Work to complete
Arrange the lines of the listing as a Markdown table with the columns No. and Line, giving each line a row number and leaving out blank lines. Begin at the line that contains "We use cookies on this site to provide you" and stop after the line that contains "cookie policy".

━━━ Records to use

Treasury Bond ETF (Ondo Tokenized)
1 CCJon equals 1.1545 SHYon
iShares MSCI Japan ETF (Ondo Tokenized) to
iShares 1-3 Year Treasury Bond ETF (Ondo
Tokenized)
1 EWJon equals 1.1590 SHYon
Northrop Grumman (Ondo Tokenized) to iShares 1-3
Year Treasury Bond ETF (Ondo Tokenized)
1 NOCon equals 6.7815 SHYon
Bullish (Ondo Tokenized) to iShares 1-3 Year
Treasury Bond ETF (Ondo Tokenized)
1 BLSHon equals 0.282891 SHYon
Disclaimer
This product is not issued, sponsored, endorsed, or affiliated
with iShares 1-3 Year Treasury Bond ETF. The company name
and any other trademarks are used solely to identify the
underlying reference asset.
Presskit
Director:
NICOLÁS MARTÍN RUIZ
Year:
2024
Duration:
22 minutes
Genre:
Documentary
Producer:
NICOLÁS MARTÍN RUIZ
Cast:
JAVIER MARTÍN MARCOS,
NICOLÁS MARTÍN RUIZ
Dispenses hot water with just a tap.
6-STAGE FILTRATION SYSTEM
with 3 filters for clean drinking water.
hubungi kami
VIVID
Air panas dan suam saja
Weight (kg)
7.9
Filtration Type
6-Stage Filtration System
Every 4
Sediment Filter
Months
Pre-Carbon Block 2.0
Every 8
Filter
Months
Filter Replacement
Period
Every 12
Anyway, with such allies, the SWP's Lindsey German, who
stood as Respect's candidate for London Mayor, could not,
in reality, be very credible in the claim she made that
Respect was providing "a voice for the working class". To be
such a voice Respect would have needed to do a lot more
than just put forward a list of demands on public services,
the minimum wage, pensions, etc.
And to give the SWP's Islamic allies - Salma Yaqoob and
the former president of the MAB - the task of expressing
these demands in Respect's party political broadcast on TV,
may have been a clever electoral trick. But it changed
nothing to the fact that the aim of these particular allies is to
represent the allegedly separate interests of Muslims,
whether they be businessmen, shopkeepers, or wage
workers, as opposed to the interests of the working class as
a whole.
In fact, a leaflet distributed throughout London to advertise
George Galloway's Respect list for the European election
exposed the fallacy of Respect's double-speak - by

━━━━━━
━━━ Records to use

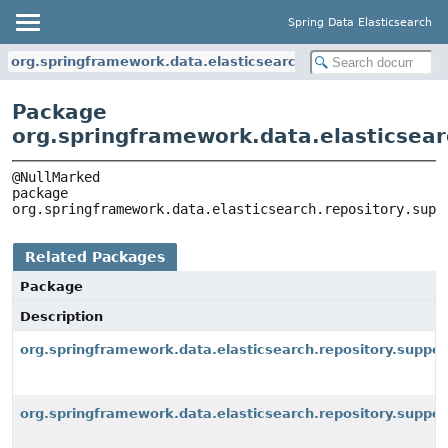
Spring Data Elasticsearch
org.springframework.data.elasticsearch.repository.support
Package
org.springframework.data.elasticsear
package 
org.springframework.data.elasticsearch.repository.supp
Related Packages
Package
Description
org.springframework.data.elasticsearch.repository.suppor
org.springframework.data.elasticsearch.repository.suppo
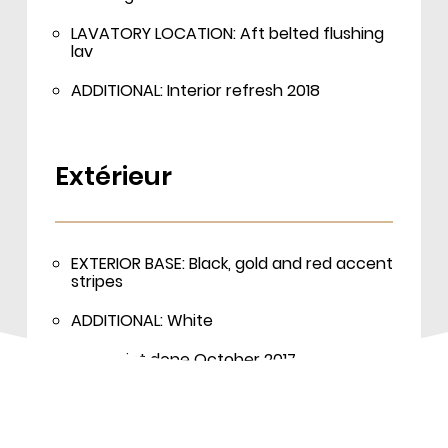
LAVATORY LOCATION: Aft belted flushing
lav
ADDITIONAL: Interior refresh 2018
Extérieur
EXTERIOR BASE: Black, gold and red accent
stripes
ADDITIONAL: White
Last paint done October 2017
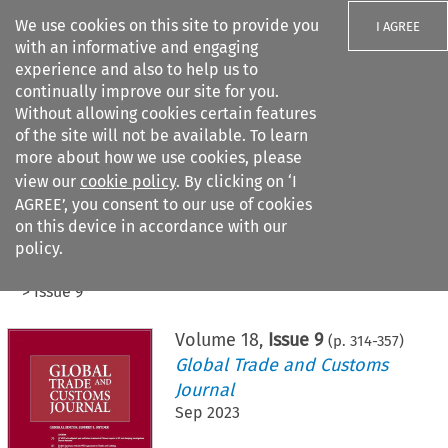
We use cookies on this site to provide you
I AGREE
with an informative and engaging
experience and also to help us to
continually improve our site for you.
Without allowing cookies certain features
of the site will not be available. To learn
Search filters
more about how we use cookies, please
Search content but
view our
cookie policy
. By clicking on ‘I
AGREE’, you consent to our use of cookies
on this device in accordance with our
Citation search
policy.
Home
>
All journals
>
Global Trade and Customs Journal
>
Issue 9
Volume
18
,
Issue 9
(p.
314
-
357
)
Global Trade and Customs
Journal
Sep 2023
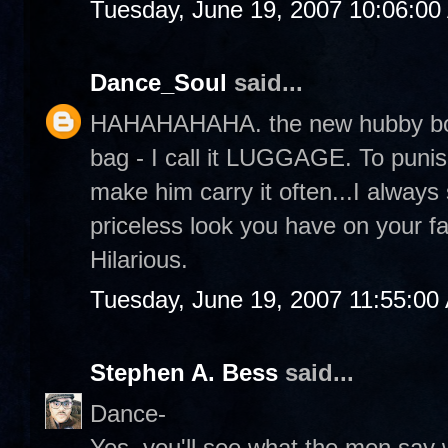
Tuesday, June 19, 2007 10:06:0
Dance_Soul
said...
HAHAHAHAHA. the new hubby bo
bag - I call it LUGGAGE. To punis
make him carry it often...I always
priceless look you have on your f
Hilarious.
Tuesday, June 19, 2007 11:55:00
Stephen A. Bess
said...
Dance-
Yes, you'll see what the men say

━━━━━━
━━━ Records to use

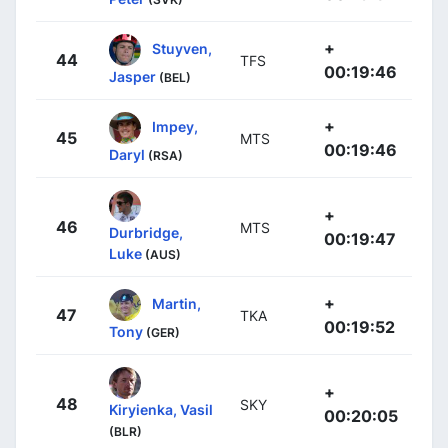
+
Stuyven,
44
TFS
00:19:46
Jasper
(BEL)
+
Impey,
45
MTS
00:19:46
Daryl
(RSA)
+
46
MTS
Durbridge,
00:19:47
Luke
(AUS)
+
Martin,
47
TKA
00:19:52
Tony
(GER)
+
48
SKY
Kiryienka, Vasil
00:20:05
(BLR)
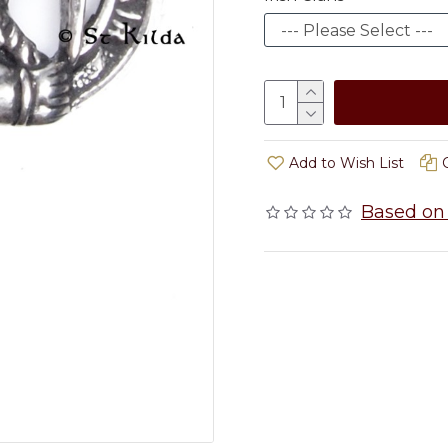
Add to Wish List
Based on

━━━━━━

Result
| No. | Line |
|---|---|
| 1 | We use cookies on this site to provide you |
| 2 | I AGREE |
| 3 | with an informative and engaging |
| 4 | experience and also to help us to |
| 5 | continually improve our site for you. |
| 6 | Without allowing cookies certain features |
| 7 | of the site will not be available. To learn |
| 8 | Search filters |
| 9 | more about how we use cookies, please |
| 10 | Search content but |
| 11 | view our |
| 12 | cookie policy |